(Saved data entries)

^^^^^^^^^^^^^^^^

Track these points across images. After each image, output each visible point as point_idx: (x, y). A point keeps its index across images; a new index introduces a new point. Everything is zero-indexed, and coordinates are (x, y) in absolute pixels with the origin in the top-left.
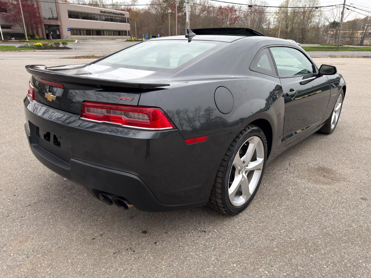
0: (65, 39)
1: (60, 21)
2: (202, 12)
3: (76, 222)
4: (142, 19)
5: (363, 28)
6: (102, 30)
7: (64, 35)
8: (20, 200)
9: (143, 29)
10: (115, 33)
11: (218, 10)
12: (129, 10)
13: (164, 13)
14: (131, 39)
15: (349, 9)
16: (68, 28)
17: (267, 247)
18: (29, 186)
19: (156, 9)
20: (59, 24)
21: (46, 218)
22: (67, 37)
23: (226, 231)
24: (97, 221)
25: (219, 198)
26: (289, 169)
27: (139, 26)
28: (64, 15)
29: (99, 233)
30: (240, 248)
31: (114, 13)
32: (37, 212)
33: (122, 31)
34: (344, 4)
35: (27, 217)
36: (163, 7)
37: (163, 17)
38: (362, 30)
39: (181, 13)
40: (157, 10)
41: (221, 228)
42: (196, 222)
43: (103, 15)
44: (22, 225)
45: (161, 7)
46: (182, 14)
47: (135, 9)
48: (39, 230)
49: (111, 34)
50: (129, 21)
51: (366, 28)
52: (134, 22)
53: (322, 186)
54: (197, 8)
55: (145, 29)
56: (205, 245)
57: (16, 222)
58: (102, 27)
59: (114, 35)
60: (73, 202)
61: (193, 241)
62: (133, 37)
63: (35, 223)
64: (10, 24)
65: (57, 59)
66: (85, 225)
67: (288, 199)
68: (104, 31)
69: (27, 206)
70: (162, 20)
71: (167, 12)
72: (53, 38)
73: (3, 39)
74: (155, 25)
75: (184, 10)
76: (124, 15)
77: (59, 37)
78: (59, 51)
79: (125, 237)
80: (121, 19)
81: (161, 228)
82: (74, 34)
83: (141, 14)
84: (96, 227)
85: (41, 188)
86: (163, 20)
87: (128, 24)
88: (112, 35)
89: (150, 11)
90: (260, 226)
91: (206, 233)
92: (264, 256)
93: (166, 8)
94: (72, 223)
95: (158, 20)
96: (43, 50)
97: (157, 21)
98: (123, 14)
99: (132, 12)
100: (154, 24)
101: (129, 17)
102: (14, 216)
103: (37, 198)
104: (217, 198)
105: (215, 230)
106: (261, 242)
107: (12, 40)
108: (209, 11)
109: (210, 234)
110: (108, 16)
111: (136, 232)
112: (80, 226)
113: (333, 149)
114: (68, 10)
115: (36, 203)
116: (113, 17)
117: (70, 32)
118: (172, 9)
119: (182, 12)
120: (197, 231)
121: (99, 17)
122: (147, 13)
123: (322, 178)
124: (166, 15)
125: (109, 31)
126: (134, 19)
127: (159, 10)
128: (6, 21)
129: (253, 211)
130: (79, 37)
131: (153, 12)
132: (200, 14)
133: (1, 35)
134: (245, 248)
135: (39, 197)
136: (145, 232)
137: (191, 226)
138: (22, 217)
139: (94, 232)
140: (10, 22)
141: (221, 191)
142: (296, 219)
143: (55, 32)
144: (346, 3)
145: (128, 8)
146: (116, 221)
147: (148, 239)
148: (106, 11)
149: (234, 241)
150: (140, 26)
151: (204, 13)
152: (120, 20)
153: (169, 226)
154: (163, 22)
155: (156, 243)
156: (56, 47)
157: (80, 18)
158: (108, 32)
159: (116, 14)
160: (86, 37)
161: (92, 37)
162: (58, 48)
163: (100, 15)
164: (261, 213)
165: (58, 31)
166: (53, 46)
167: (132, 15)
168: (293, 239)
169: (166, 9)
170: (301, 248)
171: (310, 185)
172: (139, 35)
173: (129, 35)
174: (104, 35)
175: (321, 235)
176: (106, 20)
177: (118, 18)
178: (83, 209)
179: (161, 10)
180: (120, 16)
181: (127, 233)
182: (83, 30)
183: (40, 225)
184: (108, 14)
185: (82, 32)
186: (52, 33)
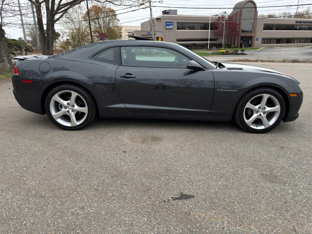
1: (255, 33)
6: (293, 39)
28: (260, 28)
43: (297, 25)
49: (301, 42)
58: (294, 36)
59: (305, 43)
64: (216, 37)
68: (295, 39)
73: (208, 48)
82: (264, 43)
96: (224, 56)
107: (213, 48)
114: (264, 24)
116: (308, 26)
117: (262, 41)
125: (300, 39)
128: (215, 36)
130: (268, 45)
133: (208, 45)
140: (217, 36)
148: (302, 21)
156: (234, 53)
161: (280, 45)
162: (236, 54)
163: (294, 25)
165: (251, 41)
174: (294, 43)
176: (301, 29)
182: (274, 39)
184: (303, 24)
185: (272, 41)
186: (245, 43)
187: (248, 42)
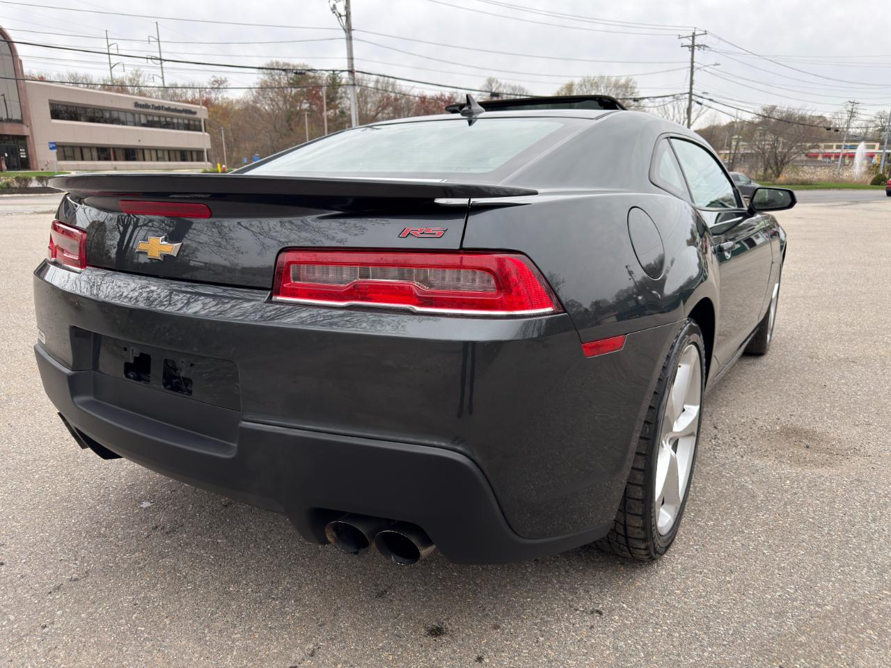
0: (42, 170)
1: (29, 126)
2: (382, 110)
3: (219, 625)
4: (237, 124)
5: (729, 146)
6: (140, 149)
7: (38, 160)
8: (22, 577)
9: (242, 145)
10: (172, 155)
11: (418, 106)
12: (207, 103)
13: (292, 109)
14: (215, 170)
15: (700, 104)
16: (52, 143)
17: (779, 635)
18: (40, 533)
19: (272, 100)
20: (26, 134)
21: (124, 621)
22: (46, 165)
23: (651, 605)
24: (284, 614)
25: (636, 512)
26: (719, 436)
27: (233, 140)
28: (40, 113)
29: (302, 649)
30: (711, 645)
31: (169, 108)
32: (89, 608)
33: (191, 151)
34: (691, 93)
35: (59, 626)
36: (288, 97)
37: (289, 119)
38: (727, 149)
39: (332, 111)
40: (274, 103)
41: (635, 598)
42: (564, 589)
43: (140, 114)
44: (50, 650)
45: (285, 97)
46: (335, 114)
47: (220, 99)
48: (111, 659)
49: (162, 158)
50: (208, 128)
51: (734, 143)
52: (220, 131)
53: (817, 471)
54: (369, 100)
55: (247, 145)
56: (616, 649)
57: (29, 645)
58: (139, 141)
59: (170, 160)
60: (192, 567)
61: (579, 641)
62: (219, 165)
63: (92, 641)
65: (27, 214)
66: (251, 631)
67: (758, 508)
68: (143, 150)
69: (50, 593)
70: (287, 125)
71: (298, 108)
72: (9, 168)
74: (271, 138)
75: (339, 103)
76: (195, 113)
77: (25, 164)
78: (29, 197)
79: (386, 654)
80: (186, 122)
81: (476, 615)
82: (65, 158)
83: (236, 112)
84: (289, 633)
85: (80, 534)
86: (289, 125)
87: (206, 134)
88: (164, 161)
89: (258, 105)
90: (729, 582)
91: (604, 615)
92: (783, 661)
93: (296, 99)
94: (208, 626)
95: (278, 126)
97: (275, 127)
98: (193, 110)
99: (213, 107)
100: (268, 134)
101: (207, 117)
102: (15, 626)
103: (75, 564)
104: (629, 513)
105: (624, 605)
106: (756, 623)
108: (398, 108)
109: (617, 618)
110: (153, 115)
111: (411, 634)
112: (239, 636)
113: (790, 386)
114: (50, 100)
115: (76, 580)
116: (166, 117)
117: (55, 151)
118: (310, 101)
119: (336, 107)
120: (578, 612)
121: (130, 117)
122: (250, 111)
123: (808, 454)
124: (297, 113)
125: (157, 150)
126: (218, 122)
127: (281, 104)
129: (692, 546)
130: (79, 165)
131: (264, 108)
132: (377, 114)
134: (724, 645)
135: (82, 562)
136: (436, 632)
137: (557, 602)
138: (45, 627)
139: (286, 649)
141: (643, 493)
142: (803, 554)
143: (14, 152)
144: (694, 91)
145: (204, 99)
146: (339, 608)
147: (454, 651)
148: (150, 104)
149: (685, 628)
150: (235, 140)
151: (386, 111)
152: (185, 124)
153: (494, 608)
154: (292, 130)
155: (480, 659)
156: (20, 188)
157: (82, 119)
158: (154, 153)
159: (175, 110)
160: (96, 165)
161: (112, 165)
162: (25, 190)
163: (133, 113)
164: (713, 547)
165: (23, 150)
166: (11, 185)
167: (214, 114)
168: (828, 608)
169: (297, 102)
170: (860, 627)
171: (786, 469)
172: (233, 161)
173: (208, 161)
174: (144, 160)
175: (885, 589)
176: (150, 124)
177: (180, 121)
178: (228, 583)
179: (285, 102)
180: (184, 115)
181: (387, 638)
182: (90, 147)
183: (111, 646)
184: (154, 111)
185: (86, 153)
186: (6, 155)
187: (17, 153)
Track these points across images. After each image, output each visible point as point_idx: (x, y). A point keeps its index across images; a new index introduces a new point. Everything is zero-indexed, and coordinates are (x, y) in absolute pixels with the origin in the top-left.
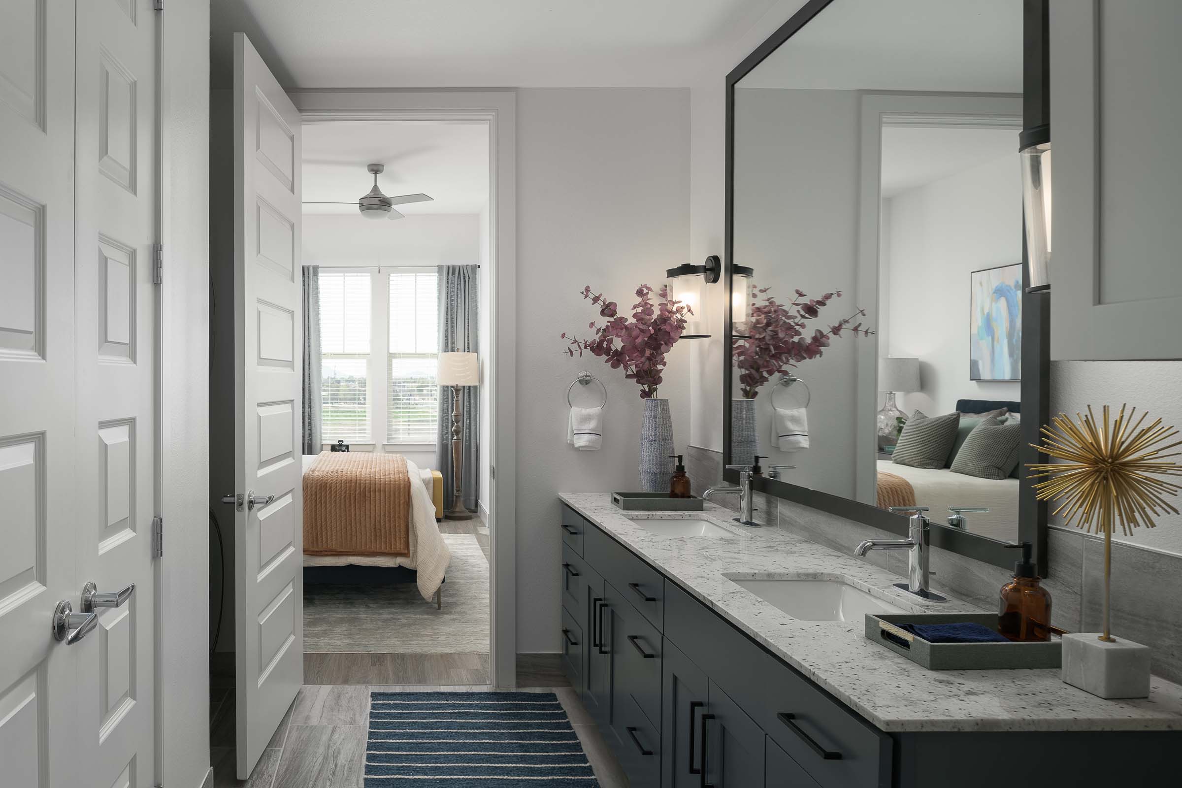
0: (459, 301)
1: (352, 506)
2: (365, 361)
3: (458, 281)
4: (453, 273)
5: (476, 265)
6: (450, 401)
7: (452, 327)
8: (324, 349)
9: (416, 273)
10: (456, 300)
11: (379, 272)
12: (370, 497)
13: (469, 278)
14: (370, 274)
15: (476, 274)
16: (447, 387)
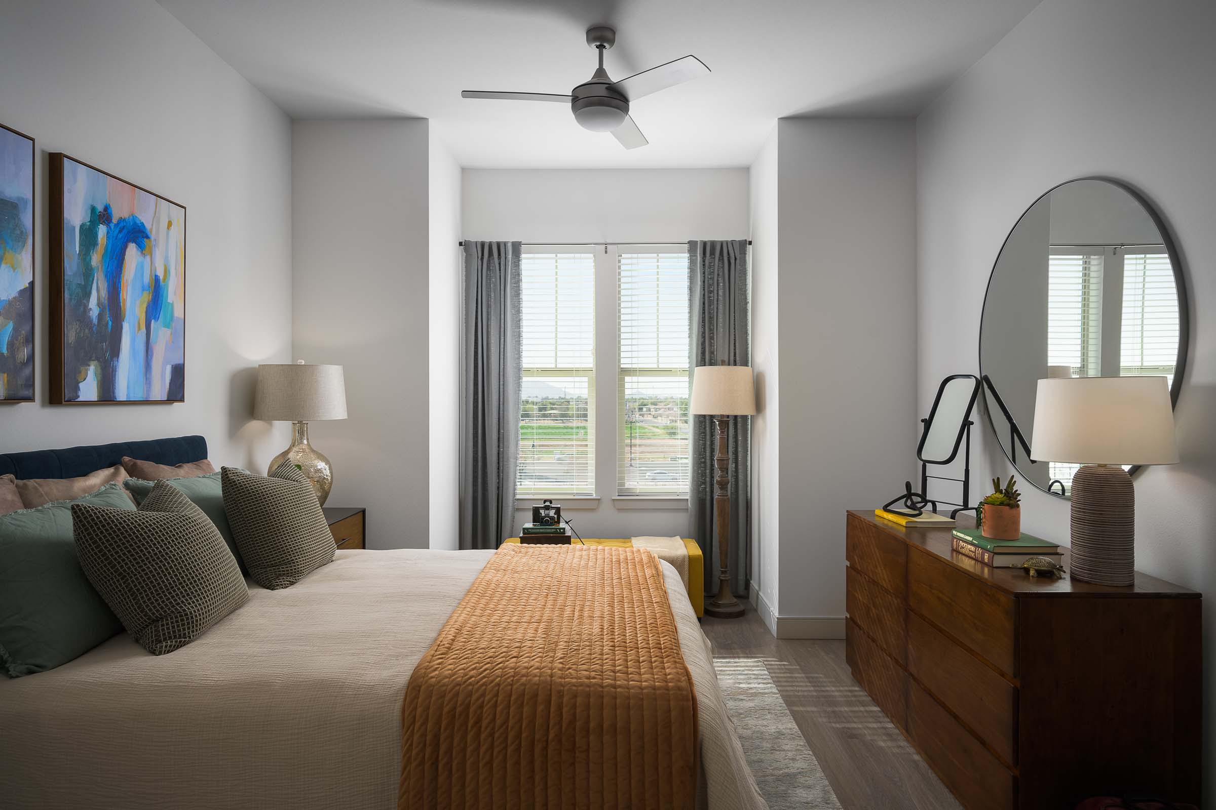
0: (721, 293)
1: (537, 779)
2: (586, 379)
3: (719, 264)
4: (713, 253)
5: (746, 240)
6: (708, 437)
7: (711, 330)
8: (526, 363)
9: (658, 253)
10: (715, 292)
11: (606, 252)
12: (588, 750)
13: (736, 259)
14: (592, 255)
15: (745, 254)
16: (704, 416)
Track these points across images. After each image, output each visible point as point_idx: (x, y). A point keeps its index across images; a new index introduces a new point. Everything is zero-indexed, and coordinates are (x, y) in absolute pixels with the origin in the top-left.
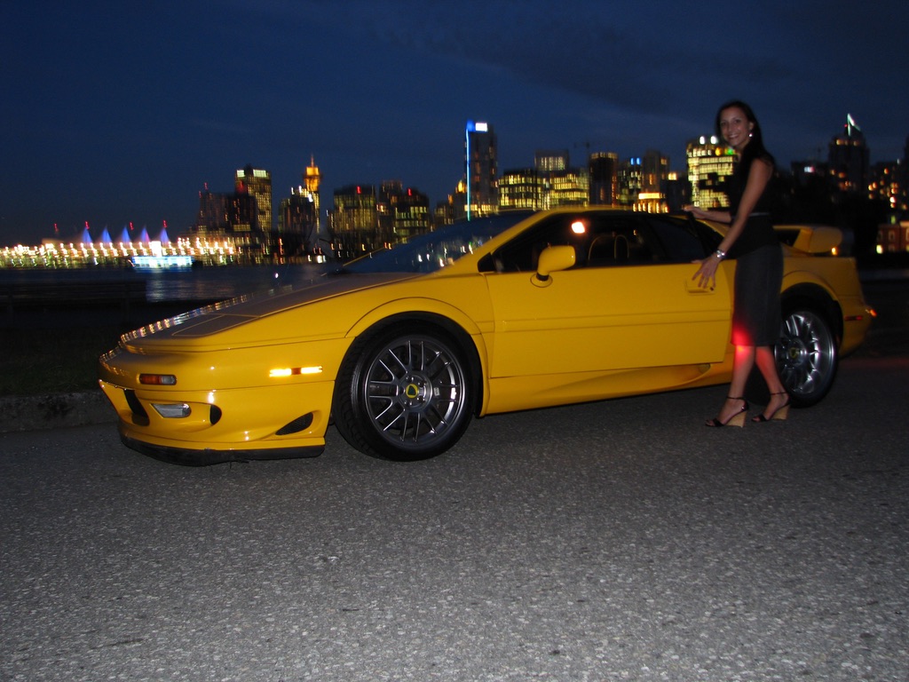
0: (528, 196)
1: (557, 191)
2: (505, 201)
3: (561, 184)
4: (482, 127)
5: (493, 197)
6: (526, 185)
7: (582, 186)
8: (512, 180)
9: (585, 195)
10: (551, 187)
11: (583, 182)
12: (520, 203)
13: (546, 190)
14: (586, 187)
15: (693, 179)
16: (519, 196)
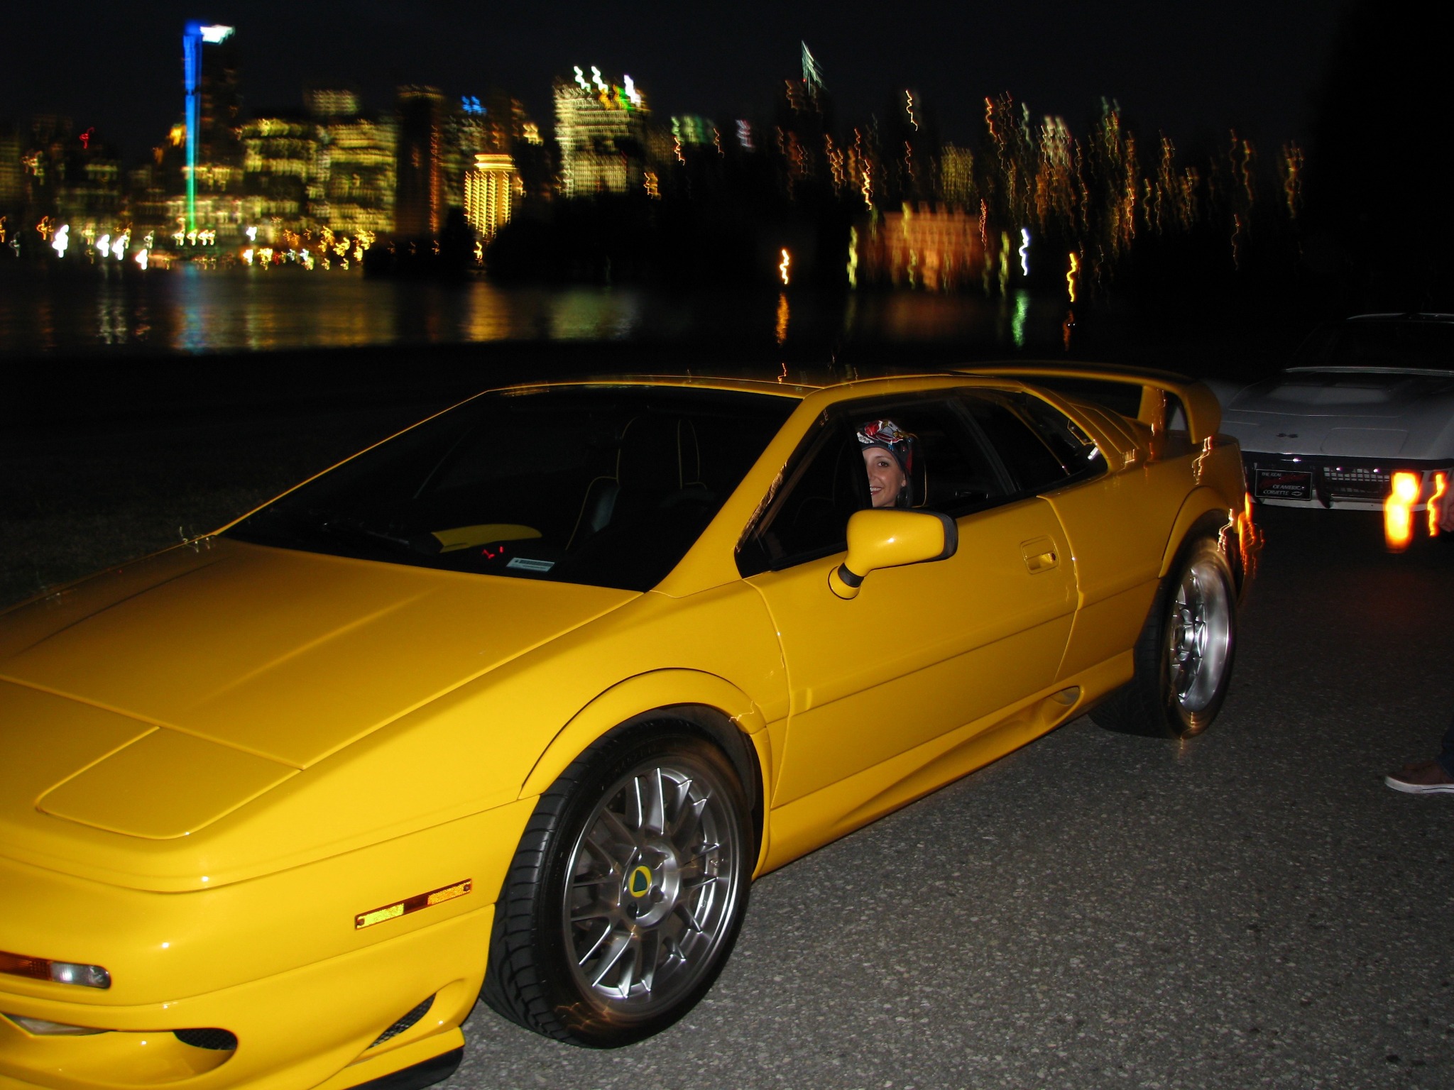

^^^^^^^^^^^^^^^^

EXERCISE REQUIREMENTS
Reproduce the items from their start through the line containing "122: (147, 13)", swapping "top-left" for "upper-left" and keeping everything else unchanged. Leave the pictures out of your answer.

WRITTEN RESPONSE
Track these points across images. After each image, output each visible point as point_idx: (x, y). A point keeps its index across images; a new index introduces a new point. Everything is zero-indexed, and coordinates are (x, y) in absolute pixels with the origin in the upper-left.
0: (65, 39)
1: (60, 21)
2: (202, 12)
3: (76, 222)
4: (142, 19)
5: (363, 28)
6: (102, 30)
7: (64, 35)
8: (20, 200)
9: (143, 29)
10: (115, 33)
11: (218, 10)
12: (129, 10)
13: (164, 13)
14: (131, 39)
15: (349, 9)
16: (68, 28)
17: (267, 247)
18: (29, 186)
19: (156, 9)
20: (59, 24)
21: (46, 218)
22: (67, 37)
23: (226, 231)
24: (97, 221)
25: (219, 198)
26: (289, 169)
27: (139, 26)
28: (64, 15)
29: (99, 233)
30: (240, 248)
31: (114, 13)
32: (37, 212)
33: (122, 31)
34: (344, 4)
35: (27, 217)
36: (163, 7)
37: (163, 17)
38: (362, 30)
39: (181, 13)
40: (157, 10)
41: (221, 228)
42: (196, 222)
43: (103, 15)
44: (22, 225)
45: (161, 7)
46: (182, 14)
47: (135, 9)
48: (39, 230)
49: (111, 34)
50: (129, 21)
51: (366, 28)
52: (134, 22)
53: (322, 186)
54: (197, 8)
55: (145, 29)
56: (205, 245)
57: (16, 222)
58: (102, 27)
59: (114, 35)
60: (73, 202)
61: (193, 241)
62: (133, 37)
63: (35, 223)
64: (10, 24)
65: (57, 59)
66: (85, 225)
67: (288, 199)
68: (104, 31)
69: (27, 206)
70: (162, 20)
71: (167, 12)
72: (53, 38)
73: (3, 39)
74: (155, 25)
75: (184, 10)
76: (124, 15)
77: (59, 37)
78: (59, 51)
79: (125, 237)
80: (121, 19)
81: (161, 228)
82: (74, 34)
83: (141, 14)
84: (96, 227)
85: (41, 188)
86: (163, 20)
87: (128, 24)
88: (112, 35)
89: (150, 11)
90: (260, 226)
91: (206, 233)
92: (264, 256)
93: (166, 8)
94: (72, 223)
95: (158, 20)
96: (43, 50)
97: (157, 21)
98: (123, 14)
99: (132, 12)
100: (154, 24)
101: (129, 17)
102: (14, 216)
103: (37, 198)
104: (217, 198)
105: (215, 230)
106: (261, 242)
107: (12, 40)
108: (209, 11)
109: (210, 234)
110: (108, 16)
111: (136, 232)
112: (80, 226)
113: (333, 149)
114: (68, 10)
115: (36, 203)
116: (113, 17)
117: (70, 32)
118: (172, 9)
119: (182, 12)
120: (197, 231)
121: (99, 17)
122: (147, 13)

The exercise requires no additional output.